PROBLEM TO SOLVE — Extract the lines from the first line of the rows through the line that contains "Многодетные", with both of those lines included. Reproduce each one without any change.

DATA TO EXAMINE section start

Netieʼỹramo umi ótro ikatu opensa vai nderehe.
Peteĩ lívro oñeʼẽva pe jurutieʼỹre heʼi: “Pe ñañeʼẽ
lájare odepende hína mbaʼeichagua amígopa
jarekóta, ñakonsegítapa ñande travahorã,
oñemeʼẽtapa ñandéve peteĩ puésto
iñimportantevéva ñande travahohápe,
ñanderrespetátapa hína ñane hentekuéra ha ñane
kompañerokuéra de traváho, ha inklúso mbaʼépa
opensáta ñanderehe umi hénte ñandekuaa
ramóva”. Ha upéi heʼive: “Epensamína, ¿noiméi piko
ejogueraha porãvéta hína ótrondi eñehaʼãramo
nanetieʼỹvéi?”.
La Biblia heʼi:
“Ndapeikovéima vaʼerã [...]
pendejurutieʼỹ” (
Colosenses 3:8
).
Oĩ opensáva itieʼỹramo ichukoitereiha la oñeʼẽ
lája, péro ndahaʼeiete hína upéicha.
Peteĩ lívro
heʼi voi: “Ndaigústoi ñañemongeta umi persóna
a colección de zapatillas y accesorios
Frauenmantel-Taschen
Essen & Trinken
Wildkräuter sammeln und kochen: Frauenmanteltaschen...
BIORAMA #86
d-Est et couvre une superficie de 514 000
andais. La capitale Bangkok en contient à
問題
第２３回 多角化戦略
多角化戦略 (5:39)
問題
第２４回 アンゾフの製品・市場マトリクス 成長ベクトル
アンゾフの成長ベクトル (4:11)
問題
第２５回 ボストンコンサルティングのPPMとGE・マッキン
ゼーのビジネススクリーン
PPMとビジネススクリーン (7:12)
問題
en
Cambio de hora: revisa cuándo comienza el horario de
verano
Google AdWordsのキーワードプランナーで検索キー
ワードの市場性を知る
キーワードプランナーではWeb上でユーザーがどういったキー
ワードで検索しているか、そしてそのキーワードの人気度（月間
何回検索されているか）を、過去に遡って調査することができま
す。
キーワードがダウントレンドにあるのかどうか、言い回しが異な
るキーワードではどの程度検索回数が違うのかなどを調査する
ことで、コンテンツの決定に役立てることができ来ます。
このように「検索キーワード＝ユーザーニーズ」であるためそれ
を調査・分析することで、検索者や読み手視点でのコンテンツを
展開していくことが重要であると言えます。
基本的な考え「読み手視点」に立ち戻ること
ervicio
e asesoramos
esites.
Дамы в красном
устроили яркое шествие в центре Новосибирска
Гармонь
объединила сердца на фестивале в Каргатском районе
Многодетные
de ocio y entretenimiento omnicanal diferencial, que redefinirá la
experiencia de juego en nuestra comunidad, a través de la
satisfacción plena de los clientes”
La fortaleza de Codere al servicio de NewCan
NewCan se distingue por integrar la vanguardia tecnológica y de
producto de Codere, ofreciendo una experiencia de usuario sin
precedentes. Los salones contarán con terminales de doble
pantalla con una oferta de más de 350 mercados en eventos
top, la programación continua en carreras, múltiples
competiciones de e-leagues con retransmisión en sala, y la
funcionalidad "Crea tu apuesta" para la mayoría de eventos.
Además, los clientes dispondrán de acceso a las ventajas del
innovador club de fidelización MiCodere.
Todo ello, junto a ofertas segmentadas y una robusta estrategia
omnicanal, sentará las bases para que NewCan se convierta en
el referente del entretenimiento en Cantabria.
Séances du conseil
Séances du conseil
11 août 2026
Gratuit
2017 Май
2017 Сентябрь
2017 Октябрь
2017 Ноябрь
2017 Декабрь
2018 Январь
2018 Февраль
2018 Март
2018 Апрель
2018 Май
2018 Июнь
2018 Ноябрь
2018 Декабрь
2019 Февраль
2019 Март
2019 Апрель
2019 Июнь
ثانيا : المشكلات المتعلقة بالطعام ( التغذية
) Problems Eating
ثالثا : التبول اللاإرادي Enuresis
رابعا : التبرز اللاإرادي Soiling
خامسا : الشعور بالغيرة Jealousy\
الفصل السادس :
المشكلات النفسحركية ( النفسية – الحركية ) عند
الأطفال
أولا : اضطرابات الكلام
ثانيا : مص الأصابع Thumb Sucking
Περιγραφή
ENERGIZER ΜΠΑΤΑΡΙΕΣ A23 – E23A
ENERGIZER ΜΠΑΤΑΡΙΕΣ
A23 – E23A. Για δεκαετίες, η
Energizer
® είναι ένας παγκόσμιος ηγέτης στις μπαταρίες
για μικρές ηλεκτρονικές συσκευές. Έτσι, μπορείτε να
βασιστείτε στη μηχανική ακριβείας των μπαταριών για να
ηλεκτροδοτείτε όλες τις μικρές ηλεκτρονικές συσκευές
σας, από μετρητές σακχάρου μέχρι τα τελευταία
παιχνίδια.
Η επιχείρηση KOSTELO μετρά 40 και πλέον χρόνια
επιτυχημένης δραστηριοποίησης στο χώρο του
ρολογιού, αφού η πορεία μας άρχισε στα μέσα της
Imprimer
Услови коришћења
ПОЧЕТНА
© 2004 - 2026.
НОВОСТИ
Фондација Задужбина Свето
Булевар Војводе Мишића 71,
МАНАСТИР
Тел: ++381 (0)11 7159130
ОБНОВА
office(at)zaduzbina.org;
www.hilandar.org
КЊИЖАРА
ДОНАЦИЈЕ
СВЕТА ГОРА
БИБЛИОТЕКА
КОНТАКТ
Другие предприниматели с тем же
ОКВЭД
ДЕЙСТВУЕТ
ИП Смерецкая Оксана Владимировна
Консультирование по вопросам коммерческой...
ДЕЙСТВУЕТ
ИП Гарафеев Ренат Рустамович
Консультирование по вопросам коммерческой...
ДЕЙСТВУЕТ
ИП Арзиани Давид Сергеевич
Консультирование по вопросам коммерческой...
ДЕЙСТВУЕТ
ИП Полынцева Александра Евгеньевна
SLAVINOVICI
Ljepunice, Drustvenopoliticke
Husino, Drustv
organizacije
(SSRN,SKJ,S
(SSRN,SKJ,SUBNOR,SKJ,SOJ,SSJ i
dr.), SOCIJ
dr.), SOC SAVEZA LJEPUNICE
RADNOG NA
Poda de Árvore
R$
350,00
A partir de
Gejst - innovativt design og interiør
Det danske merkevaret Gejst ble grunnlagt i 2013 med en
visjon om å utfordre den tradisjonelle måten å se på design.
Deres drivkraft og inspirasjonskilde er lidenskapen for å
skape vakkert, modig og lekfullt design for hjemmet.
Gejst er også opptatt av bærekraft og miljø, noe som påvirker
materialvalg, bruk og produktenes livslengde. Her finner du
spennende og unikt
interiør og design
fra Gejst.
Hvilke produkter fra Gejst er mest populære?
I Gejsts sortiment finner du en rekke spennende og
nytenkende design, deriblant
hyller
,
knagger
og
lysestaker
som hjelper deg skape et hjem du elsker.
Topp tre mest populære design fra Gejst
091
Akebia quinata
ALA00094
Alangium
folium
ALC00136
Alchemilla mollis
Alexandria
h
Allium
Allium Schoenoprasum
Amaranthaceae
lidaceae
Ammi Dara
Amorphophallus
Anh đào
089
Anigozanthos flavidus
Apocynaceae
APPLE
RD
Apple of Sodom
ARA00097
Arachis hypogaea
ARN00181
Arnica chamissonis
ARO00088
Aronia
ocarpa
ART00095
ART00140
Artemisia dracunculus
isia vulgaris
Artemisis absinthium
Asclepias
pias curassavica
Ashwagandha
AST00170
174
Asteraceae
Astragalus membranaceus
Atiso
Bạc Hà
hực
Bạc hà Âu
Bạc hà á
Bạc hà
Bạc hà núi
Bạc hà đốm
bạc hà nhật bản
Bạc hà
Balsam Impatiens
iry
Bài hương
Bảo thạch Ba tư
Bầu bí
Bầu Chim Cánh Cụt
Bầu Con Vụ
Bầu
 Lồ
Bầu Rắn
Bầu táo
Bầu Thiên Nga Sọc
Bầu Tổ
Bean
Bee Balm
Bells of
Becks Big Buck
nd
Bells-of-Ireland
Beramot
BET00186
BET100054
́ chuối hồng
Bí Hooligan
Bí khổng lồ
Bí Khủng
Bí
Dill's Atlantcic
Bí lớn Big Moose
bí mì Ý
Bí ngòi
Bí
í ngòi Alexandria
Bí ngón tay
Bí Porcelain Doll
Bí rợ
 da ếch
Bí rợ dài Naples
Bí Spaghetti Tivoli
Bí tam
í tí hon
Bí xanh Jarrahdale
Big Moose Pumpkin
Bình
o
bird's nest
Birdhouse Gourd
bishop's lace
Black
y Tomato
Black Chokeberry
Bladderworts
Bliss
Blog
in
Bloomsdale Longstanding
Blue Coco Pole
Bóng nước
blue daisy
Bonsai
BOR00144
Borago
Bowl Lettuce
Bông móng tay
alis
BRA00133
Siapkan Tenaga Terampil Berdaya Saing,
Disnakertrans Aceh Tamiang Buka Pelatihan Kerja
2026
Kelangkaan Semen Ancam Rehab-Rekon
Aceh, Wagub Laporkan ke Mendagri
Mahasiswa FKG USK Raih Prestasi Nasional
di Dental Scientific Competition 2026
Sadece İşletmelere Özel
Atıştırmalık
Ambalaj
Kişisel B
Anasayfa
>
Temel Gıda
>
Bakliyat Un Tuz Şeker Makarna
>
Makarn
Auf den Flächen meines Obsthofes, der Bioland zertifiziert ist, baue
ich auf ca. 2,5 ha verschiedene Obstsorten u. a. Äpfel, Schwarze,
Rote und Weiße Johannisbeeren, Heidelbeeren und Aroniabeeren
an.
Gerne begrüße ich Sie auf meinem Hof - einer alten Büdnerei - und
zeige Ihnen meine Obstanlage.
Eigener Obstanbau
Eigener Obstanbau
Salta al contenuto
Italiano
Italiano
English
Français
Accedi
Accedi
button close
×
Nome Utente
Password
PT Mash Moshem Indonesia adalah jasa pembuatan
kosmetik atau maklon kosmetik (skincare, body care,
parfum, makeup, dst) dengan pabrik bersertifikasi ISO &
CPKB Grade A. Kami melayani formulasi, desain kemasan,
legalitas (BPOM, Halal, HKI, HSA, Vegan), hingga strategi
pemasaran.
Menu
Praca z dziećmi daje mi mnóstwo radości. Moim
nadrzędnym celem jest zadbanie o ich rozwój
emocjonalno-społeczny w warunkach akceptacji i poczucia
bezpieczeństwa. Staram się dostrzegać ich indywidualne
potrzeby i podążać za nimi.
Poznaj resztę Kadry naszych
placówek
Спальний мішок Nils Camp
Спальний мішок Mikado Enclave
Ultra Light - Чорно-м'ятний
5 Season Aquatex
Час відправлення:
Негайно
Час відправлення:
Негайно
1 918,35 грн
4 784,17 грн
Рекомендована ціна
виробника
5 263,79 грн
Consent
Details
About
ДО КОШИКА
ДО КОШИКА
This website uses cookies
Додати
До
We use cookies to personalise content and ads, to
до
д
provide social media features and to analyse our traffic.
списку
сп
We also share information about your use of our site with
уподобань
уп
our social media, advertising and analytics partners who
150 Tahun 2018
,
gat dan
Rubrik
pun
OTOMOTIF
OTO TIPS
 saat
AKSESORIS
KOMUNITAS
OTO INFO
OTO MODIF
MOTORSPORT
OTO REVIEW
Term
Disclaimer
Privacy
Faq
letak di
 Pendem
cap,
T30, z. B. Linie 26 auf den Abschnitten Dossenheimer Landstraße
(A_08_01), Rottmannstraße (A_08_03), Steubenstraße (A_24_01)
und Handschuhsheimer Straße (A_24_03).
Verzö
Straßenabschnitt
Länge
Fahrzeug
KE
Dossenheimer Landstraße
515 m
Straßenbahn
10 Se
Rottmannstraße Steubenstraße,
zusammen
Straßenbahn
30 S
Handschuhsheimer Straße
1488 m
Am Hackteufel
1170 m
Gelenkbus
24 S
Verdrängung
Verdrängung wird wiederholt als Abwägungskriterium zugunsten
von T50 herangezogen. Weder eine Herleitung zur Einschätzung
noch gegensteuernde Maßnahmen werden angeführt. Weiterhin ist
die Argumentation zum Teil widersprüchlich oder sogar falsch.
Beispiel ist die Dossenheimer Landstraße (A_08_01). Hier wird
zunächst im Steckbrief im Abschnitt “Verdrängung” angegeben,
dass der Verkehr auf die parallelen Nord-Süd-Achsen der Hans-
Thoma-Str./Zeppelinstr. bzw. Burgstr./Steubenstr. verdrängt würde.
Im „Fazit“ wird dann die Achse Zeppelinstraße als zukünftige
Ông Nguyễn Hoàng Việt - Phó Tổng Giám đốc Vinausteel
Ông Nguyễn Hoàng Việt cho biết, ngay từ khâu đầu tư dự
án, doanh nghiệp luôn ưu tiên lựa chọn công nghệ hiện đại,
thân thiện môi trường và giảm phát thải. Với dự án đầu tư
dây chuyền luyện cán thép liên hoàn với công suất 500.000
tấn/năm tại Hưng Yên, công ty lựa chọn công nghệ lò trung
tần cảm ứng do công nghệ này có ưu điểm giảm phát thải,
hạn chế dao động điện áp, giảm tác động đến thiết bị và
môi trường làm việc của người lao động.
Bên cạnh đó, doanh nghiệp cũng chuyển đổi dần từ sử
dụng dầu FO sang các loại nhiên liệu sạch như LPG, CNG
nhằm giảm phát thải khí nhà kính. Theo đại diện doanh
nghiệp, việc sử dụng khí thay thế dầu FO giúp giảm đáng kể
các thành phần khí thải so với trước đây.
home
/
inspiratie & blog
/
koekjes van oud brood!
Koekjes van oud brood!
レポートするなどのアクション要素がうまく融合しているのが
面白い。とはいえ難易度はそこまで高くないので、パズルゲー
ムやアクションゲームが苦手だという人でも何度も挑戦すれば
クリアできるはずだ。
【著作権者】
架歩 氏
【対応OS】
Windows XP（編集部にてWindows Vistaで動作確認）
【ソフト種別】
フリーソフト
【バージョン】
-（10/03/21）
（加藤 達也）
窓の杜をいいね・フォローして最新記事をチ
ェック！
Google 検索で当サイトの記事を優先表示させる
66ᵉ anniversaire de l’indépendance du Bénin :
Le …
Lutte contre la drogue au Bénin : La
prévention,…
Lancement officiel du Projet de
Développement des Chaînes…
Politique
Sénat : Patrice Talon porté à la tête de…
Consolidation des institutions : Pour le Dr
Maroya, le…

DATA TO EXAMINE section end

RESPONSE —
Netieʼỹramo umi ótro ikatu opensa vai nderehe.
Peteĩ lívro oñeʼẽva pe jurutieʼỹre heʼi: “Pe ñañeʼẽ
lájare odepende hína mbaʼeichagua amígopa
jarekóta, ñakonsegítapa ñande travahorã,
oñemeʼẽtapa ñandéve peteĩ puésto
iñimportantevéva ñande travahohápe,
ñanderrespetátapa hína ñane hentekuéra ha ñane
kompañerokuéra de traváho, ha inklúso mbaʼépa
opensáta ñanderehe umi hénte ñandekuaa
ramóva”. Ha upéi heʼive: “Epensamína, ¿noiméi piko
ejogueraha porãvéta hína ótrondi eñehaʼãramo
nanetieʼỹvéi?”.
La Biblia heʼi:
“Ndapeikovéima vaʼerã [...]
pendejurutieʼỹ” (
Colosenses 3:8
).
Oĩ opensáva itieʼỹramo ichukoitereiha la oñeʼẽ
lája, péro ndahaʼeiete hína upéicha.
Peteĩ lívro
heʼi voi: “Ndaigústoi ñañemongeta umi persóna
a colección de zapatillas y accesorios
Frauenmantel-Taschen
Essen & Trinken
Wildkräuter sammeln und kochen: Frauenmanteltaschen...
BIORAMA #86
d-Est et couvre une superficie de 514 000
andais. La capitale Bangkok en contient à
問題
第２３回 多角化戦略
多角化戦略 (5:39)
問題
第２４回 アンゾフの製品・市場マトリクス 成長ベクトル
アンゾフの成長ベクトル (4:11)
問題
第２５回 ボストンコンサルティングのPPMとGE・マッキン
ゼーのビジネススクリーン
PPMとビジネススクリーン (7:12)
問題
en
Cambio de hora: revisa cuándo comienza el horario de
verano
Google AdWordsのキーワードプランナーで検索キー
ワードの市場性を知る
キーワードプランナーではWeb上でユーザーがどういったキー
ワードで検索しているか、そしてそのキーワードの人気度（月間
何回検索されているか）を、過去に遡って調査することができま
す。
キーワードがダウントレンドにあるのかどうか、言い回しが異な
るキーワードではどの程度検索回数が違うのかなどを調査する
ことで、コンテンツの決定に役立てることができ来ます。
このように「検索キーワード＝ユーザーニーズ」であるためそれ
を調査・分析することで、検索者や読み手視点でのコンテンツを
展開していくことが重要であると言えます。
基本的な考え「読み手視点」に立ち戻ること
ervicio
e asesoramos
esites.
Дамы в красном
устроили яркое шествие в центре Новосибирска
Гармонь
объединила сердца на фестивале в Каргатском районе
Многодетные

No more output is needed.